Diesmal waren wir schon um 7.15 Uhr vor Ort, der Bienenflug hatte noch nicht begonnen. Dann folgten wir genau dem festgelegten Plan. Smoker, Wasserflasche und alle nötigen Utensilien wurden auf einem grossen Tisch ausgebreitet. Anschliessend wurde das Nest seitlich verkleinert, dort befanden sich lediglich weisse, leere Waben. Nun stülpte ich einen Jutesack mit einer Bretteinlage von unten über die verbliebenen Waben. Unter den Jutesack schoben wir ein Hartschaumkissen zum Abpolstern, denn das Wachsnest durfte nicht hineinfallen, sondern sollte sich auf dem Bodenbrett abstützen.
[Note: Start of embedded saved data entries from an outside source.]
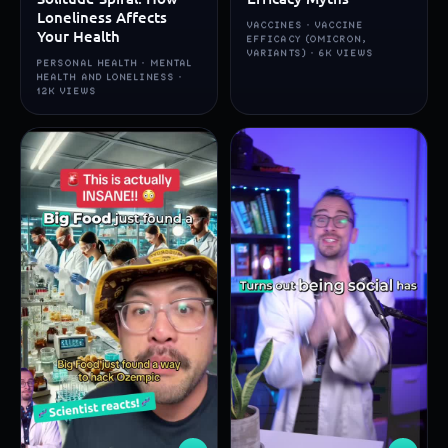
Loneliness Affects
VACCINES · VACCINE
Your Health
EFFICACY (OMICRON,
VARIANTS) · 6K VIEWS
PERSONAL HEALTH · MENTAL
HEALTH AND LONELINESS ·
12K VIEWS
Mit einem Draht, versehen mit Halterungsringen an jedem Ende, konnte jetzt der ganze Bienenwabenbau mühelos abgeschnitten und der Jutesack mit dem angebrachten Fixierband zugebunden werden.  Zu meiner Überraschung war der Sack mit dem ganzen Bienenansitz gar nicht schwer. Dies bestätigte, dass das Volk praktisch über keine Futterreserven verfügte. Es wäre im kommenden Winter zweifellos verhungert.
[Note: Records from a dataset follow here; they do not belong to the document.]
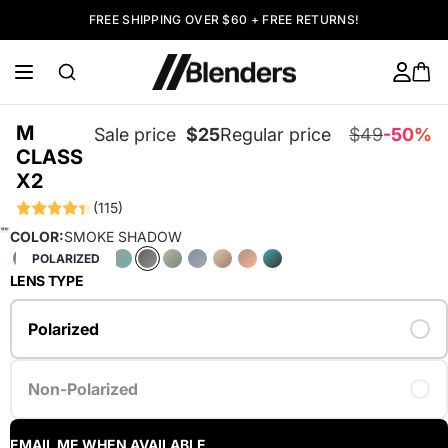
FREE SHIPPING OVER $60 + FREE RETURNS!
M
Sale price
$25
Regular price
$49
-50%
CLASS
X2
(115)
COLOR:
SMOKE SHADOW
POLARIZED
LENS TYPE
Polarized
Non-Polarized
EMAIL ME WHEN AVAILABLE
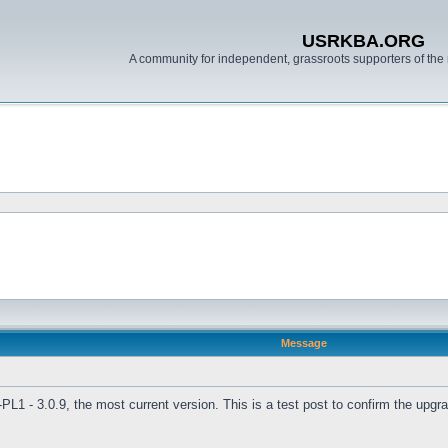
USRKBA.ORG
A community for independent, grassroots supporters of the 
Message
L1 - 3.0.9, the most current version. This is a test post to confirm the upg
Den verschnürten Sack samt Volk packten wir in ein bereit gestelltes Magazin, welches sich in einer bündigen Versandkartonschachtel verbarg. Der Karton wurde mit Klebeband fest verschlossen, denn wir wollten im Auto sicher vor entschlüpften Bienen sein. Dieses Magazin im Karton legten wir auf ein Tuch, damit wir es zu zweit gut in das Auto transportieren und später auch zum Stand bringen konnten. Um das Magazin hatten wir ein Seil gelegt, damit es an meinem Stand auch mühelos wieder herausgehoben werden konnte. Die vorher abgeschnittenen Waben wurden in eine Kartonbienenbeute zwischen Wabenrahmen und Mittelwänden eingelegt. Abgefegte Bienen vom Fensterladen, Fenstersims und der Mauer kamen in eine Schwarmkiste.

Erfolgreiches Umlogieren

Da wir unsere Vorgehensweise gut durchgesprochen und vorbereitet hatten, verlief die Volksrettung reibungslos. Das Schöne war, dass das Volk geborgen war und niemand gestochen wurde. Die Bienen waren gar nicht angriffslustig, obwohl wir von ihnen umschwärmt wurden.

Das Einlogieren ging auch gut vonstatten. Das Magazin wurde am Seil herausgehievt und in Position gebracht. Die Flugschneise, ein neues Modell von mir erdacht und „Odilienpforte“ genannt, wurde über der ersten Beute (Brutraum) installiert. Darüber kam ein Königinnenabsperrgitter (diesmal nicht, um die Königin fernzuhalten, sondern um zu verhindern, dass die losen Waben ohne Boden auf den unten einlogierten Bienensitz fielen). Die mit den Waben und Bienen aus der Schwarmfangkiste und der Kartonbienenbeute bestückte zweite Zarge wurde darüber aufgesetzt. Ein adäquater Deckel schloss die neue Behausung. Nachdem sich das Volk am nächsten Tag eingelebt hatte, wurde es aufgefüttert.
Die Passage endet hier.